发明名称 Data processing method and apparatus in cluster system
摘要 In embodiments of the present invention, when a duplicate data query is performed on a received data stream, a first physical node which corresponds to each first sketch value and is in a cluster system is identified according to a first sketch value representing the data stream, and then the first sketch value representing the data stream is sent to the identified physical node for the duplicate data query, and a procedure of the duplicate data query does not change with an increase of the number of nodes in the cluster system; therefore, a calculation amount of each node does not increase with an increase of the number of nodes in the cluster system.
申请公布号 US8892529(B2) 申请公布日期 2014.11.18
申请号 US201314140403 申请日期 2013.12.24
申请人 Huawei Technologies Co., Ltd. 发明人 Liu Qiang;Sun Quancheng;Liu Xiaobo;You Jun;Yang Huadi;Zhou Dan;Huang Yan
分类号 G06F17/30 主分类号 G06F17/30
代理机构 Huawei Technologies Co., Ltd. 代理人 Huawei Technologies Co., Ltd.

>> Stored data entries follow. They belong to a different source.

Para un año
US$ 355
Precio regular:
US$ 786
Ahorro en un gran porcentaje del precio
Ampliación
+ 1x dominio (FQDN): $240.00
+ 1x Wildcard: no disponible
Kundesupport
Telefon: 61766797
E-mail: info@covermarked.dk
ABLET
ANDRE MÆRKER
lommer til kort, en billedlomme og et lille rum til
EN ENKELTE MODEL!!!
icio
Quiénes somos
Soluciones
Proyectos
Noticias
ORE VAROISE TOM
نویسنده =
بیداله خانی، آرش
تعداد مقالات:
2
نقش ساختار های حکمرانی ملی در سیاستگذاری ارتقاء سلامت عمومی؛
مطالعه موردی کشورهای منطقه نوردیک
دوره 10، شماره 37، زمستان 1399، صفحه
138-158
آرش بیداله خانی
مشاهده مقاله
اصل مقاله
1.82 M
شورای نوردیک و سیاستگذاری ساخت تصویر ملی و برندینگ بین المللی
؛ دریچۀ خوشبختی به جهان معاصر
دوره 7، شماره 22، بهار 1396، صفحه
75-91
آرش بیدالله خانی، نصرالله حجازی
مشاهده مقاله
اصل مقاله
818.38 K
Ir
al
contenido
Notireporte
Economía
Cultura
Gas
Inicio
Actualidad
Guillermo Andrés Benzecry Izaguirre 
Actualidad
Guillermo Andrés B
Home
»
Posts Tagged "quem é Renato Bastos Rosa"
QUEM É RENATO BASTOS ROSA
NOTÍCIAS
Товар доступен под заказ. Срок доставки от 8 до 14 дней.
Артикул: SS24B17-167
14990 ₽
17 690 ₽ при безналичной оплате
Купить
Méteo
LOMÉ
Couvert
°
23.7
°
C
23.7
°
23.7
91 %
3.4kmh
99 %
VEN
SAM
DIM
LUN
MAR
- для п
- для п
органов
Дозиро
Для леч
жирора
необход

主权项 1. A method of data de-duplication performed by a first processing node in storage system having a plurality of processing nodes each maintaining multiple data containers for storing de-duplicated data chunks, comprising: receiving a data stream to be stored after de-duplication; dividing a segment of the data stream into a plurality of super-chunks, each super-chunk including multiple data chunks; deriving a first super-chunk identification (SID) for a super-chunk of the segment; identifying a second processing node of the storage system that corresponds to the first SID; querying the second processing node for a first data container that corresponds to the first SID, wherein the first data container is maintained by a third processing node of the storage system; obtaining fingerprints of data chunks stored in the first data container that corresponds to the first SID; based on a comparison between fingerprints of data chunks in the super-chunk and the obtained fingerprints to identify new data chunks whose signatures are not found in the obtained fingerprints; storing the new data chunks in a local buffer of the first processing node; selecting, according to a preset storage policy, a second data container of the storage system to write data in the local buffer; deriving a second SID for data of the local buffer; identifying, by the same way for identifying the second processing node, a fourth processing node of the storage system that corresponds to the second SID for data of the local buffer; and storing correspondence between the second SID for data of the local buffer and the second data container in the fourth processing node.
地址 Shenzhen CN